• Task directions
Copy each line of the records that contains the word "args".

##### Supplied material #####

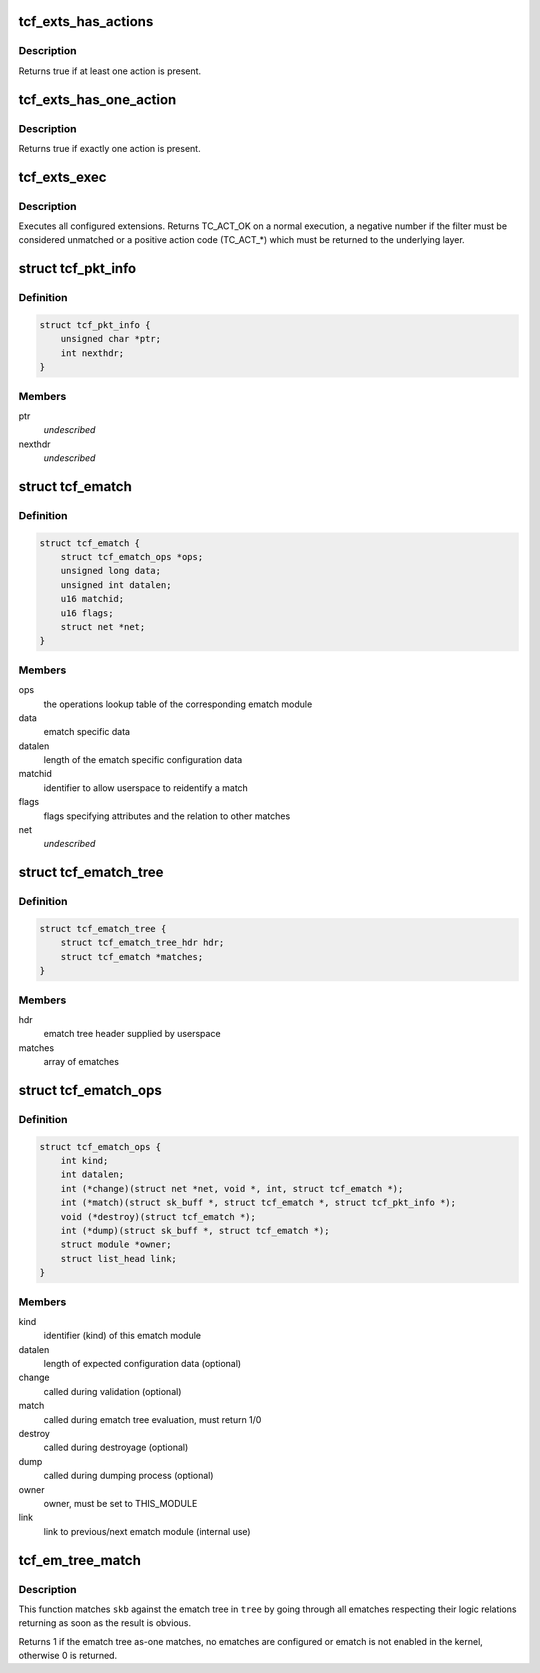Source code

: .. -*- coding: utf-8; mode: rst -*-
.. src-file: include/net/pkt_cls.h

.. _`tcf_exts_has_actions`:

tcf_exts_has_actions
====================

.. c:function:: bool tcf_exts_has_actions(struct tcf_exts *exts)

    check if at least one action is present

    :param struct tcf_exts \*exts:
        tc filter extensions handle

.. _`tcf_exts_has_actions.description`:

Description
-----------

Returns true if at least one action is present.

.. _`tcf_exts_has_one_action`:

tcf_exts_has_one_action
=======================

.. c:function:: bool tcf_exts_has_one_action(struct tcf_exts *exts)

    check if exactly one action is present

    :param struct tcf_exts \*exts:
        tc filter extensions handle

.. _`tcf_exts_has_one_action.description`:

Description
-----------

Returns true if exactly one action is present.

.. _`tcf_exts_exec`:

tcf_exts_exec
=============

.. c:function:: int tcf_exts_exec(struct sk_buff *skb, struct tcf_exts *exts, struct tcf_result *res)

    execute tc filter extensions

    :param struct sk_buff \*skb:
        socket buffer

    :param struct tcf_exts \*exts:
        tc filter extensions handle

    :param struct tcf_result \*res:
        desired result

.. _`tcf_exts_exec.description`:

Description
-----------

Executes all configured extensions. Returns TC_ACT_OK on a normal execution,
a negative number if the filter must be considered unmatched or
a positive action code (TC_ACT\_\*) which must be returned to the
underlying layer.

.. _`tcf_pkt_info`:

struct tcf_pkt_info
===================

.. c:type:: struct tcf_pkt_info

    packet information

.. _`tcf_pkt_info.definition`:

Definition
----------

.. code-block:: c

    struct tcf_pkt_info {
        unsigned char *ptr;
        int nexthdr;
    }

.. _`tcf_pkt_info.members`:

Members
-------

ptr
    *undescribed*

nexthdr
    *undescribed*

.. _`tcf_ematch`:

struct tcf_ematch
=================

.. c:type:: struct tcf_ematch

    extended match (ematch)

.. _`tcf_ematch.definition`:

Definition
----------

.. code-block:: c

    struct tcf_ematch {
        struct tcf_ematch_ops *ops;
        unsigned long data;
        unsigned int datalen;
        u16 matchid;
        u16 flags;
        struct net *net;
    }

.. _`tcf_ematch.members`:

Members
-------

ops
    the operations lookup table of the corresponding ematch module

data
    ematch specific data

datalen
    length of the ematch specific configuration data

matchid
    identifier to allow userspace to reidentify a match

flags
    flags specifying attributes and the relation to other matches

net
    *undescribed*

.. _`tcf_ematch_tree`:

struct tcf_ematch_tree
======================

.. c:type:: struct tcf_ematch_tree

    ematch tree handle

.. _`tcf_ematch_tree.definition`:

Definition
----------

.. code-block:: c

    struct tcf_ematch_tree {
        struct tcf_ematch_tree_hdr hdr;
        struct tcf_ematch *matches;
    }

.. _`tcf_ematch_tree.members`:

Members
-------

hdr
    ematch tree header supplied by userspace

matches
    array of ematches

.. _`tcf_ematch_ops`:

struct tcf_ematch_ops
=====================

.. c:type:: struct tcf_ematch_ops

    ematch module operations

.. _`tcf_ematch_ops.definition`:

Definition
----------

.. code-block:: c

    struct tcf_ematch_ops {
        int kind;
        int datalen;
        int (*change)(struct net *net, void *, int, struct tcf_ematch *);
        int (*match)(struct sk_buff *, struct tcf_ematch *, struct tcf_pkt_info *);
        void (*destroy)(struct tcf_ematch *);
        int (*dump)(struct sk_buff *, struct tcf_ematch *);
        struct module *owner;
        struct list_head link;
    }

.. _`tcf_ematch_ops.members`:

Members
-------

kind
    identifier (kind) of this ematch module

datalen
    length of expected configuration data (optional)

change
    called during validation (optional)

match
    called during ematch tree evaluation, must return 1/0

destroy
    called during destroyage (optional)

dump
    called during dumping process (optional)

owner
    owner, must be set to THIS_MODULE

link
    link to previous/next ematch module (internal use)

.. _`tcf_em_tree_match`:

tcf_em_tree_match
=================

.. c:function:: int tcf_em_tree_match(struct sk_buff *skb, struct tcf_ematch_tree *tree, struct tcf_pkt_info *info)

    evaulate an ematch tree

    :param struct sk_buff \*skb:
        socket buffer of the packet in question

    :param struct tcf_ematch_tree \*tree:
        ematch tree to be used for evaluation

    :param struct tcf_pkt_info \*info:
        packet information examined by classifier

.. _`tcf_em_tree_match.description`:

Description
-----------

This function matches \ ``skb``\  against the ematch tree in \ ``tree``\  by going
through all ematches respecting their logic relations returning
as soon as the result is obvious.

Returns 1 if the ematch tree as-one matches, no ematches are configured
or ematch is not enabled in the kernel, otherwise 0 is returned.

.. This file was automatic generated / don't edit.

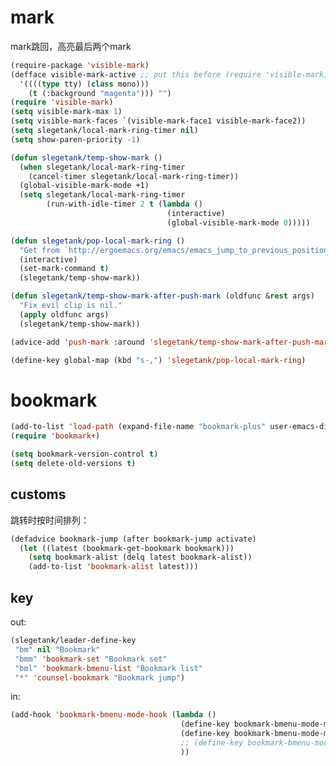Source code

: * mark
mark跳回，高亮最后两个mark
#+BEGIN_SRC emacs-lisp
  (require-package 'visible-mark)
  (defface visible-mark-active ;; put this before (require 'visible-mark)
    '((((type tty) (class mono)))
      (t (:background "magenta"))) "")
  (require 'visible-mark)
  (setq visible-mark-max 1)
  (setq visible-mark-faces `(visible-mark-face1 visible-mark-face2))
  (setq slegetank/local-mark-ring-timer nil)
  (setq show-paren-priority -1)

  (defun slegetank/temp-show-mark ()
    (when slegetank/local-mark-ring-timer
      (cancel-timer slegetank/local-mark-ring-timer))
    (global-visible-mark-mode +1)
    (setq slegetank/local-mark-ring-timer
          (run-with-idle-timer 2 t (lambda ()
                                     (interactive)
                                     (global-visible-mark-mode 0)))))

  (defun slegetank/pop-local-mark-ring ()
    "Get from `http://ergoemacs.org/emacs/emacs_jump_to_previous_position.html'"
    (interactive)
    (set-mark-command t)
    (slegetank/temp-show-mark))

  (defun slegetank/temp-show-mark-after-push-mark (oldfunc &rest args)
    "Fix evil clip is nil."
    (apply oldfunc args)
    (slegetank/temp-show-mark))

  (advice-add 'push-mark :around 'slegetank/temp-show-mark-after-push-mark)

  (define-key global-map (kbd "s-,") 'slegetank/pop-local-mark-ring)
#+END_SRC

* bookmark
#+BEGIN_SRC emacs-lisp
  (add-to-list 'load-path (expand-file-name "bookmark-plus" user-emacs-directory))
  (require 'bookmark+)

  (setq bookmark-version-control t)
  (setq delete-old-versions t)
#+END_SRC

** customs
跳转时按时间排列：
#+BEGIN_SRC emacs-lisp
  (defadvice bookmark-jump (after bookmark-jump activate)
    (let ((latest (bookmark-get-bookmark bookmark)))
      (setq bookmark-alist (delq latest bookmark-alist))
      (add-to-list 'bookmark-alist latest)))
#+END_SRC
** key
out:
#+BEGIN_SRC emacs-lisp
  (slegetank/leader-define-key
   "bm" nil "Bookmark"
   "bmm" 'bookmark-set "Bookmark set"
   "bml" 'bookmark-bmenu-list "Bookmark list"
   "*" 'counsel-bookmark "Bookmark jump")
#+END_SRC

in:
#+BEGIN_SRC emacs-lisp
  (add-hook 'bookmark-bmenu-mode-hook (lambda ()
                                        (define-key bookmark-bmenu-mode-map (kbd "j") 'next-line)
                                        (define-key bookmark-bmenu-mode-map (kbd "k") 'previous-line)
                                        ;; (define-key bookmark-bmenu-mode-map (kbd "SPC") nil)
                                        ))
#+END_SRC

#####

• Answer area
  (defun slegetank/temp-show-mark-after-push-mark (oldfunc &rest args)
    (apply oldfunc args)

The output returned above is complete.